The report shows that small children are most vulnerable to oversized vehicles. Between 2014 and 2019, nearly half of the children killed on NYC streets were struck by the drivers of SUVs or other large vehicles and, in 2022, the number increased to 80%.

“Like many of my fellow colleagues, I’ve seen firsthand the devastating effects of unsafe streets and traffic violence; this year, I lost one of my constituents, 7-year-old Dolma Naadhun, when she was struck by a large vehicle while crossing the street with her mother, who witnessed her tragic death,” Assemblywoman Jessica González-Rojas said. “Too many New Yorkers have lost loved ones because of our inaction on traffic violence. I join my colleagues and all the advocates here today in celebrating the introduction of this new legislation that will tax heavier and larger vehicles at higher rates. This bill will be good for the environment and will help keep our streets more safe for pedestrians and cyclists.”

The TA study determines that for every 1,000-pound increase in vehicle weight, there is a 46% increase in motorist-caused fatalities. Additionally, road damage increases exponentially as vehicles become heavier, so a GMC Hummer EV, weighing 9,063 pounds, causes 116 times as much road damage as a Honda Civic, weighing 2,762 pounds.

“The race to design ever larger vehicles has come with disastrous consequences for drivers, cyclists and pedestrians alike, not to mention increased wear and tear on our infrastructure,” state Senator Michael Gianaris said. “It is important for drivers who want these oversized vehicles to contribute according to the social harms they cause.”

Despite their outsized harms, New York state’s registration fee structure does not accurately reflect the impact of weight and size.
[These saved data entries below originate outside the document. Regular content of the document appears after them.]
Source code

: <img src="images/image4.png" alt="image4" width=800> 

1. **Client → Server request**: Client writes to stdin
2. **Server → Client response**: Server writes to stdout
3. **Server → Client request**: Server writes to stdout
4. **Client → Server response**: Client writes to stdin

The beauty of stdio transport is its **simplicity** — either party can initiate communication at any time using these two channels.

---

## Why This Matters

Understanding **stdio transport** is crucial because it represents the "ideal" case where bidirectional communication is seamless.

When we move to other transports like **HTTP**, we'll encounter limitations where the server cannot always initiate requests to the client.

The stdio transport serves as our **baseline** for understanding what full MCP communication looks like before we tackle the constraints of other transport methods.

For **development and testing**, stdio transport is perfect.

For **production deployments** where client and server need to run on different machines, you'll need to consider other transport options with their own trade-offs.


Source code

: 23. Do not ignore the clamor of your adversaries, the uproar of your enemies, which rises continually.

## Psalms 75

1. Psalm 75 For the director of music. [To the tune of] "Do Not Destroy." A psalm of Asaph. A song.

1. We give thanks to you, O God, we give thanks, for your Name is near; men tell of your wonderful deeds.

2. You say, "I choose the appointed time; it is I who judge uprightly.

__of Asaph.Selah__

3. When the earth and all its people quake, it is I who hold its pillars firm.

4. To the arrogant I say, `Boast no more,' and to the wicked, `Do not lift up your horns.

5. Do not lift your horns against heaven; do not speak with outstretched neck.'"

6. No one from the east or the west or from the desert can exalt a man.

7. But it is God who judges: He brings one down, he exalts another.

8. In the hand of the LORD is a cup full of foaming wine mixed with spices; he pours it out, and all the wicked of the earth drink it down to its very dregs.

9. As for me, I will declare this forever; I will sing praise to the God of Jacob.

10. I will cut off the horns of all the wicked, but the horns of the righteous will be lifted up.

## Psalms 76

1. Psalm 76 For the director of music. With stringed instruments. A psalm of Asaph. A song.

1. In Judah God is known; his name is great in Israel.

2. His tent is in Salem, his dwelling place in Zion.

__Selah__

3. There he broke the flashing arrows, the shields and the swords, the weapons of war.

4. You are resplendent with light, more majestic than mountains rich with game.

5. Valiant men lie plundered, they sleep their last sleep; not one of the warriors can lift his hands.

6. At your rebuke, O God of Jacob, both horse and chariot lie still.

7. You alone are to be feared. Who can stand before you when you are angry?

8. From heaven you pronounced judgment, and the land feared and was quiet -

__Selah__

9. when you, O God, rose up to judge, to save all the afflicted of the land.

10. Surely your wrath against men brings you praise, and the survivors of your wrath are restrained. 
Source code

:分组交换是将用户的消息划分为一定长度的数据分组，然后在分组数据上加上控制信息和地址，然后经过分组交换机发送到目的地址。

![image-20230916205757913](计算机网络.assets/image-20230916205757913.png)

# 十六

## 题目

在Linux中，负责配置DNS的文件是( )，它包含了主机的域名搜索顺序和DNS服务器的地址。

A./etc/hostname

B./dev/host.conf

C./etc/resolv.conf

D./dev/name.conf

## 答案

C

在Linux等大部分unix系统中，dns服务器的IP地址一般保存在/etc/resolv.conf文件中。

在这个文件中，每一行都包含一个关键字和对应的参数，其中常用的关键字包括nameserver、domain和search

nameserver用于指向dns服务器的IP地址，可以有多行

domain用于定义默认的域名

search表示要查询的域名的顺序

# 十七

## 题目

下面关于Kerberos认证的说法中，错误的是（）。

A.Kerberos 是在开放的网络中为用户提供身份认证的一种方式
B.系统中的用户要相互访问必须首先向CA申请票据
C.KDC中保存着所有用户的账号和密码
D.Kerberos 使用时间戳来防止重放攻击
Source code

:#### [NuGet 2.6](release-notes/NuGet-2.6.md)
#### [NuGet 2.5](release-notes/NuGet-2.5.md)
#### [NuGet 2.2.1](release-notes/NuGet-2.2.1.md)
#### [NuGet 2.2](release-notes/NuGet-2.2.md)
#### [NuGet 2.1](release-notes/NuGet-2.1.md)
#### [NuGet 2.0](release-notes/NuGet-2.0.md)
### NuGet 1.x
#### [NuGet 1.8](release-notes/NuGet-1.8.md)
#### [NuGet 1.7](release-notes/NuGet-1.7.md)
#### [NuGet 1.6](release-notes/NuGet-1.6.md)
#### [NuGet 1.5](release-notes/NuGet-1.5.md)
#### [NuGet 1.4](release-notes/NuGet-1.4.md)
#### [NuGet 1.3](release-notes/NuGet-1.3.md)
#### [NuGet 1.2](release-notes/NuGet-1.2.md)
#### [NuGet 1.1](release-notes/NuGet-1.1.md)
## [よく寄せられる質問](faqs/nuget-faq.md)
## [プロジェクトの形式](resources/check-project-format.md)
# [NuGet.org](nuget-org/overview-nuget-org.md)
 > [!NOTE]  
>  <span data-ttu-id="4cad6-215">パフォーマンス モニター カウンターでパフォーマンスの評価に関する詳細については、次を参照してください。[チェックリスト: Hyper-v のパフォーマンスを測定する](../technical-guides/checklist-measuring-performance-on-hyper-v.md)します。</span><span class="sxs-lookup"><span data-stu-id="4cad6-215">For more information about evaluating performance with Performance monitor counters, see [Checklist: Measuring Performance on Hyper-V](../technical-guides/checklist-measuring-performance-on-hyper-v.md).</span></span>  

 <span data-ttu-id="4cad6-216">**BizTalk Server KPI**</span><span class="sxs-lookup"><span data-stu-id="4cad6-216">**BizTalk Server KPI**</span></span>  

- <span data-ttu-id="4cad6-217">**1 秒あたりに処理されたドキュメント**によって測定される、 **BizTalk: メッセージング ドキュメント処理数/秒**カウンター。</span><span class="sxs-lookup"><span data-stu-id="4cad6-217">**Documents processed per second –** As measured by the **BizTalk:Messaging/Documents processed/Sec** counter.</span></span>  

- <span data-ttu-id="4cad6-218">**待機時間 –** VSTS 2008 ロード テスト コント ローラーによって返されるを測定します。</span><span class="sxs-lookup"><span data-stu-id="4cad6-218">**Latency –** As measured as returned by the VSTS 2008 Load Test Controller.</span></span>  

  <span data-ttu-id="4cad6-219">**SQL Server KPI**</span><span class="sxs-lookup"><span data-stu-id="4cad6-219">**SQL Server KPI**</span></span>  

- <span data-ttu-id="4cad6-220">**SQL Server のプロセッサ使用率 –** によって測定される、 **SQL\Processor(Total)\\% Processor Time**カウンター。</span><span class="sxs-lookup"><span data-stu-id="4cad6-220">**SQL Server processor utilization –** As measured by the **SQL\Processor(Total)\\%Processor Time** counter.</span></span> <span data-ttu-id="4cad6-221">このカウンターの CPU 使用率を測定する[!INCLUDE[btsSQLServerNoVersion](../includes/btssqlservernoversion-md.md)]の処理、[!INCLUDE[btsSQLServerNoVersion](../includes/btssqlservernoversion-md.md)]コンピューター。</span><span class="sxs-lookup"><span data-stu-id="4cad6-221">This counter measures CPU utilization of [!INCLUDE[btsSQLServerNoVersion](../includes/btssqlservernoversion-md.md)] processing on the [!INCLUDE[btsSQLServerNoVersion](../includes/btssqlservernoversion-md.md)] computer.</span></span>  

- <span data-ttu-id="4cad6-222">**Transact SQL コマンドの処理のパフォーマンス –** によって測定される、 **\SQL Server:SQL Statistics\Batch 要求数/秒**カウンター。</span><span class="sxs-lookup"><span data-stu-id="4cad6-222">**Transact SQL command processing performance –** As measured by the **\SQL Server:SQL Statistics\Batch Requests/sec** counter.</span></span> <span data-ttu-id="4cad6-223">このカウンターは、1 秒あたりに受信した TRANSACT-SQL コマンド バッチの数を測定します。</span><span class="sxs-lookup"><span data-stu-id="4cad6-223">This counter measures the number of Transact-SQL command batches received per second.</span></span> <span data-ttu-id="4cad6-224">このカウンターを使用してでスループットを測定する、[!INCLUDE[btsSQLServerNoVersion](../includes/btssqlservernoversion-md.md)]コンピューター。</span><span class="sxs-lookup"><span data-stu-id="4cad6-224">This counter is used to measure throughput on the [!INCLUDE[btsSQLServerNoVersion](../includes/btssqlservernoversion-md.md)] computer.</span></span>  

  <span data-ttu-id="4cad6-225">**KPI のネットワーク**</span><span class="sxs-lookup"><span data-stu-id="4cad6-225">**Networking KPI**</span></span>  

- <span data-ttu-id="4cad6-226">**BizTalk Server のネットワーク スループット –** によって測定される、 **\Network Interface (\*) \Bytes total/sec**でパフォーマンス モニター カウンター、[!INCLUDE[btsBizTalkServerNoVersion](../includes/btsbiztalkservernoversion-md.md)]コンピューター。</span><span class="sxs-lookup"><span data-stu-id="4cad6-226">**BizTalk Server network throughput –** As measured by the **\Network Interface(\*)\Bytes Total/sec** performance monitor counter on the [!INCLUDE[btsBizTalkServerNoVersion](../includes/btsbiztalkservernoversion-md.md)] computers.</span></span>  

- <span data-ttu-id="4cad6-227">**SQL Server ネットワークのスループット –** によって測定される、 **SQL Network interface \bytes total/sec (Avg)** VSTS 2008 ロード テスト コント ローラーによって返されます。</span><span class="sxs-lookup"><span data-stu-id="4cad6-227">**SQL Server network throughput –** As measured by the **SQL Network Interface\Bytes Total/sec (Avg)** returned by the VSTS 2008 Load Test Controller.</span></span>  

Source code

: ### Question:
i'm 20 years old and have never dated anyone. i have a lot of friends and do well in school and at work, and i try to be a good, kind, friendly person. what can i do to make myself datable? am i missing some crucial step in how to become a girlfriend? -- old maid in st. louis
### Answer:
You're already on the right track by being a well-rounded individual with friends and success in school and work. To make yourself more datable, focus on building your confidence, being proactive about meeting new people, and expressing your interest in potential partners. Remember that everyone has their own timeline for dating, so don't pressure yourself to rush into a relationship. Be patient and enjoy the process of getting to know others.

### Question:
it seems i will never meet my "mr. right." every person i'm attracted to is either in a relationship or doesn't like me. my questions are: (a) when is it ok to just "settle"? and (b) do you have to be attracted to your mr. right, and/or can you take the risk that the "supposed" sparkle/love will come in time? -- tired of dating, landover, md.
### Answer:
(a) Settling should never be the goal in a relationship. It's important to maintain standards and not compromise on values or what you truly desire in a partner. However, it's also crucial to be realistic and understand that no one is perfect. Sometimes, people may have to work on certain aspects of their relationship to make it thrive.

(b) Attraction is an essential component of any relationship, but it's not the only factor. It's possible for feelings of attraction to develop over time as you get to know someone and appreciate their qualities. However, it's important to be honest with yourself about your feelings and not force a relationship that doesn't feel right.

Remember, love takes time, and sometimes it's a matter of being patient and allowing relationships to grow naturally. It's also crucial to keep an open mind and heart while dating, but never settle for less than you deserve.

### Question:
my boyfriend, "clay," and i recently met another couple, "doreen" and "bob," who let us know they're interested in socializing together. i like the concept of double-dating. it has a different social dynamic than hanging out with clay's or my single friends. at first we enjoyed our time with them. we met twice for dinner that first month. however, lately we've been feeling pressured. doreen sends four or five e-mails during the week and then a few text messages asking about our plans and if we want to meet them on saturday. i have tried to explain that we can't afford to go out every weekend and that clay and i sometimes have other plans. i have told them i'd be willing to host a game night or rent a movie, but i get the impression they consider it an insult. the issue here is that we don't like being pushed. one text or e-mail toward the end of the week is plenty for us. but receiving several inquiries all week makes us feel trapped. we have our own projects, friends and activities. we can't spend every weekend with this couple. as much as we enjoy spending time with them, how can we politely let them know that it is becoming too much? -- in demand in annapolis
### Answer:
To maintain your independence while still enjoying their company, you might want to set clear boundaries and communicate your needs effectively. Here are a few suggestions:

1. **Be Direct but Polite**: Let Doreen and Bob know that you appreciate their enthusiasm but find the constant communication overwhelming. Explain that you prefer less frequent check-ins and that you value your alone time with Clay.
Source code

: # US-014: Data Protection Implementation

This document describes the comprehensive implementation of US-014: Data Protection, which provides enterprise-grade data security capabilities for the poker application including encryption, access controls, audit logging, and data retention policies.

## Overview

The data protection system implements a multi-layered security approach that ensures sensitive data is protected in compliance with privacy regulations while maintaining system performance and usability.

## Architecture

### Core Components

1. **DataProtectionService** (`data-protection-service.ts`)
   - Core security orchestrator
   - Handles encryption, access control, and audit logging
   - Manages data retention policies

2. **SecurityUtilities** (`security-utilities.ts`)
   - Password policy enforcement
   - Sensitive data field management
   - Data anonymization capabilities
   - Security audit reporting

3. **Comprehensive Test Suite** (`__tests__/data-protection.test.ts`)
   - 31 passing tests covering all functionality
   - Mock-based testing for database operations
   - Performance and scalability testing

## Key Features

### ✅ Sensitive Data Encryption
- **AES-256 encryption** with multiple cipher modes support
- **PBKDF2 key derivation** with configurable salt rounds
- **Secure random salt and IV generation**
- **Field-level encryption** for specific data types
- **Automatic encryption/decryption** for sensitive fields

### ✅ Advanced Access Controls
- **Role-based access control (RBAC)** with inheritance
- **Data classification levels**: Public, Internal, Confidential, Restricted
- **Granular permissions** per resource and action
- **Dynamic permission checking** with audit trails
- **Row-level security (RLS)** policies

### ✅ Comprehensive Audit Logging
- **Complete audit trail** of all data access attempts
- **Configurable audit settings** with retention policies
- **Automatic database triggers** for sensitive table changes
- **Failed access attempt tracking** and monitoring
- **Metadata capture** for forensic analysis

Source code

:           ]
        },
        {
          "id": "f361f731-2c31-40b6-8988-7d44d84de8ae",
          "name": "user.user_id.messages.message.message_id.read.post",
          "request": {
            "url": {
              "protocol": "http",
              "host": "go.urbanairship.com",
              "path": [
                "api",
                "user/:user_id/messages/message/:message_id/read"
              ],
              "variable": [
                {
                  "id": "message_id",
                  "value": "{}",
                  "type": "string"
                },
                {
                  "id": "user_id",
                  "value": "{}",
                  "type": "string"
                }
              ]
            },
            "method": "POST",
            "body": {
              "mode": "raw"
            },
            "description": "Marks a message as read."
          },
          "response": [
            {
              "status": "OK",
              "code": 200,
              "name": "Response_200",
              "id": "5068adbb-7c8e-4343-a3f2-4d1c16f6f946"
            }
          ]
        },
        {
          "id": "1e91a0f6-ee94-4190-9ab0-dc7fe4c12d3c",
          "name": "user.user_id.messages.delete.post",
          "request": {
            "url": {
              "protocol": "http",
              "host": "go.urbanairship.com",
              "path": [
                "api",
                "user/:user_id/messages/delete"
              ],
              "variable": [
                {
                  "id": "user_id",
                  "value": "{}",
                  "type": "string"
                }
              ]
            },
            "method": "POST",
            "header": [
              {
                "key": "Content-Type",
The report argues for an adjustment of the already existing vehicle weight fee to make it more representative of the varying danger and damage caused by lighter and smaller vehicles – just as Washington, D.C., has already done. Under the proposed legislation, the fee would follow a sliding scale, so owners of small vehicles would pay less than they do today, while owners of larger, heavier vehicles would have to pay additional fees for their vehicles’ outsized negative impact.

“The heavier a car is, the deadlier it is — it’s a simple fact of physics,” Gounardes said. “And the heavier a car is, the more it degrades our roads and pollutes our environment, too. This bill is a clear and straightforward way to address the heightened dangers heavier cars pose to New Yorkers they share the road with, as well as the heightened impact they have on our city itself.”

Gounardes announcing new legislation to limit the fatal impacts of oversized vehicles alongside Mamdani. (Photo by Jacob deCastro)

Transportation Alternatives executive director Danny Harris thanked Mamdani and Gounardes for introducing the bill.

“Each year, our cars become heavier, bigger, and deadlier,” Harris said. “These supersized vehicles are killing more New Yorkers than ever before, while also causing massive damage to streets and bridges. Our leaders can’t sit idly by while more and more New Yorkers choose massive cars – they must incentivize and support purchasing smaller, lighter vehicles.”

Elke Weiss, a member of Families for Safe Streets, summed it up best.

“My grandfather was the strongest person I knew. He survived the Holocaust, two wars and cancer, but the high weight of an SUV created a lethal force that ended his life,” Weiss said. “I’m asking lawmakers to feel the weight I carry every single day and take steps to make sure no one else feels this terrible impact by cars that are as dangerous and weigh as much as a rhino.”